» PROBLEM TO WORK ON
Exact copy, no pictures: reproduce every record below as it stands.

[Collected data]

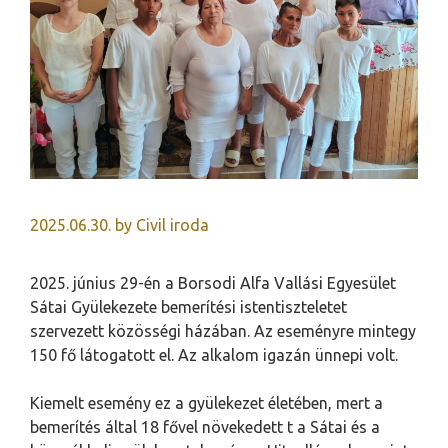
2025.06.30.
by
Civil iroda
2025. június 29-én a Borsodi Alfa Vallási Egyesület
Sátai Gyülekezete bemerítési istentiszteletet
szervezett közösségi házában. Az eseményre mintegy
150 fő látogatott el. Az alkalom igazán ünnepi volt.
Kiemelt esemény ez a gyülekezet életében, mert a
bemerítés által 18 fővel növekedett t a Sátai és a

» COMPLETED TASK
2025.06.30.
by
Civil iroda
2025. június 29-én a Borsodi Alfa Vallási Egyesület
Sátai Gyülekezete bemerítési istentiszteletet
szervezett közösségi házában. Az eseményre mintegy
150 fő látogatott el. Az alkalom igazán ünnepi volt.
Kiemelt esemény ez a gyülekezet életében, mert a
bemerítés által 18 fővel növekedett t a Sátai és a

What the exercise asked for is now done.